- **RAW DATA**
══════

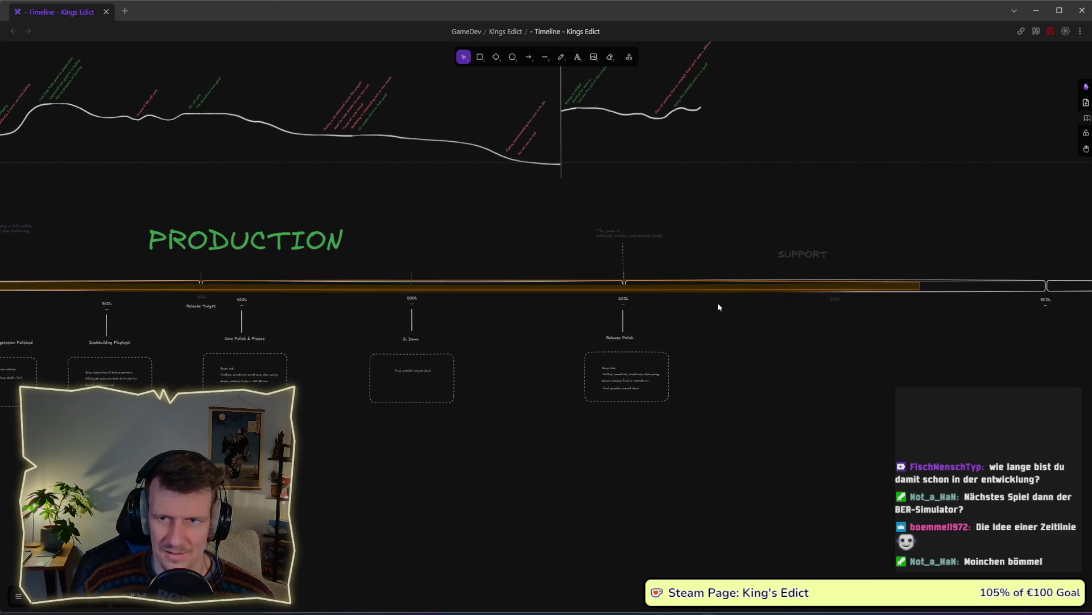
scroll(718, 307, "right", 2)
scroll(693, 307, "left", 3)
scroll(787, 300, "down", 5)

══════

- **EXERCISE**
Retype all the data exactly, please, without pictures.

- **RESPONSE AREA**
scroll(718, 307, "right", 2)
scroll(693, 307, "left", 3)
scroll(787, 300, "down", 5)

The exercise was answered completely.